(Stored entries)
--- START ---

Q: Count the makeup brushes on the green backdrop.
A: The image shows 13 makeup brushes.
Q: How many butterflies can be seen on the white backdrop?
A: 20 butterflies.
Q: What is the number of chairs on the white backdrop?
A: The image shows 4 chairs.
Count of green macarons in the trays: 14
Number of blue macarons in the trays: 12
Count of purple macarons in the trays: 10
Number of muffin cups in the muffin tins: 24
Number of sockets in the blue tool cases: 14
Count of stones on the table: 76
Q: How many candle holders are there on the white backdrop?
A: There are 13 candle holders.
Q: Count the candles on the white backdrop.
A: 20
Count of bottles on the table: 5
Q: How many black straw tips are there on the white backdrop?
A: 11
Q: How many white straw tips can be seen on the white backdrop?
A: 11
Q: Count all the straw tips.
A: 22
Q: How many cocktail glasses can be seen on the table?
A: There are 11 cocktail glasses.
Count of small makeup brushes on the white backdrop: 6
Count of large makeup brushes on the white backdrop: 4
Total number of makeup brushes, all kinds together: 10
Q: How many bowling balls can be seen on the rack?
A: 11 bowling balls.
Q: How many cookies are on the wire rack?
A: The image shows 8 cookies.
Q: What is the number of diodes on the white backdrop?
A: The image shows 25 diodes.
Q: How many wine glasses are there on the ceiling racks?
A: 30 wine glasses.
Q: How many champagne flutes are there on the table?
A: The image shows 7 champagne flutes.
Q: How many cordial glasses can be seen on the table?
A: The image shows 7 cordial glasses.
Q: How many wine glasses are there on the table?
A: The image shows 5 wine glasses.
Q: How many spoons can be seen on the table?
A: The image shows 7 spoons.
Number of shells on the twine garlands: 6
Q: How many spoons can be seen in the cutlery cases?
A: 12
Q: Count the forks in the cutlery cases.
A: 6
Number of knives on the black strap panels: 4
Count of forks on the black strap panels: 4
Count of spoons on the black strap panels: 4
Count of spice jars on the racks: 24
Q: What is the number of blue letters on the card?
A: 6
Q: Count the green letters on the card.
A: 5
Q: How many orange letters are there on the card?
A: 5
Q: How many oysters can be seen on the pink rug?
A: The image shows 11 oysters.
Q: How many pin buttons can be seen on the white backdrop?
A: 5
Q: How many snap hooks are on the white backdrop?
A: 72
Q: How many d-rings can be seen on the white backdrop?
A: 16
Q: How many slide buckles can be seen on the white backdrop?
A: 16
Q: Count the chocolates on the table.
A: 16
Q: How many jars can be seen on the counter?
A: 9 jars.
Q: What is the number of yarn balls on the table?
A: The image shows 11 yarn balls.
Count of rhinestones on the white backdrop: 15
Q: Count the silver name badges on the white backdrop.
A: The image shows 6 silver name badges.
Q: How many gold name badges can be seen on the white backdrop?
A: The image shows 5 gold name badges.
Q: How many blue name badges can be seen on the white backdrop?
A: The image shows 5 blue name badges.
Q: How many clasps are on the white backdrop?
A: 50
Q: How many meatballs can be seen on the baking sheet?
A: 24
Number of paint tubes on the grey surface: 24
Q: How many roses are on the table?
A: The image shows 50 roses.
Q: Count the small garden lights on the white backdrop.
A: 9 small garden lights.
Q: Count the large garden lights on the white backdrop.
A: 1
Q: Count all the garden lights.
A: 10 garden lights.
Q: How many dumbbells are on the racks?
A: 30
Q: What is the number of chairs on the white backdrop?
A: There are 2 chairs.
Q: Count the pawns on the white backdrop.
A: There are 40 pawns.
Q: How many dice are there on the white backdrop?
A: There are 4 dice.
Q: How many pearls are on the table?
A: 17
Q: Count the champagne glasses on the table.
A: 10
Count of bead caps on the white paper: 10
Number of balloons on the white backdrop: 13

--- END ---

Exercise
Reproduce verbatim the lines of the data from the line containing "Q: Count the green letters on the card." through the line containing "Count of rhinestones", with both of those lines included.

Response to this task
Q: Count the green letters on the card.
A: 5
Q: How many orange letters are there on the card?
A: 5
Q: How many oysters can be seen on the pink rug?
A: The image shows 11 oysters.
Q: How many pin buttons can be seen on the white backdrop?
A: 5
Q: How many snap hooks are on the white backdrop?
A: 72
Q: How many d-rings can be seen on the white backdrop?
A: 16
Q: How many slide buckles can be seen on the white backdrop?
A: 16
Q: Count the chocolates on the table.
A: 16
Q: How many jars can be seen on the counter?
A: 9 jars.
Q: What is the number of yarn balls on the table?
A: The image shows 11 yarn balls.
Count of rhinestones on the white backdrop: 15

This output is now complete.